• Problem description
Only the lines from the one containing "reforça seu compromisso com o" to the end of the entries should be written out, each exactly as it stands, both ends included.

Items from a dataset

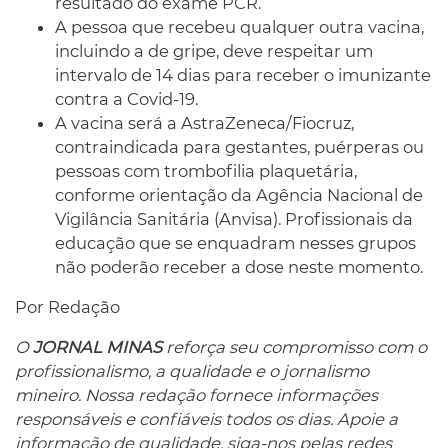
resultado do exame PCR.
A pessoa que recebeu qualquer outra vacina,
incluindo a de gripe, deve respeitar um
intervalo de 14 dias para receber o imunizante
contra a Covid-19.
A vacina será a AstraZeneca/Fiocruz,
contraindicada para gestantes, puérperas ou
pessoas com trombofilia plaquetária,
conforme orientação da Agência Nacional de
Vigilância Sanitária (Anvisa). Profissionais da
educação que se enquadram nesses grupos
não poderão receber a dose neste momento.
Por Redação
O
JORNAL MINAS
reforça seu compromisso com o
profissionalismo, a qualidade e o jornalismo
mineiro. Nossa redação fornece informações
responsáveis ​​e confiáveis ​​todos os dias. Apoie a
informação de qualidade, siga-nos pelas redes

• Exercise answer
reforça seu compromisso com o
profissionalismo, a qualidade e o jornalismo
mineiro. Nossa redação fornece informações
responsáveis ​​e confiáveis ​​todos os dias. Apoie a
informação de qualidade, siga-nos pelas redes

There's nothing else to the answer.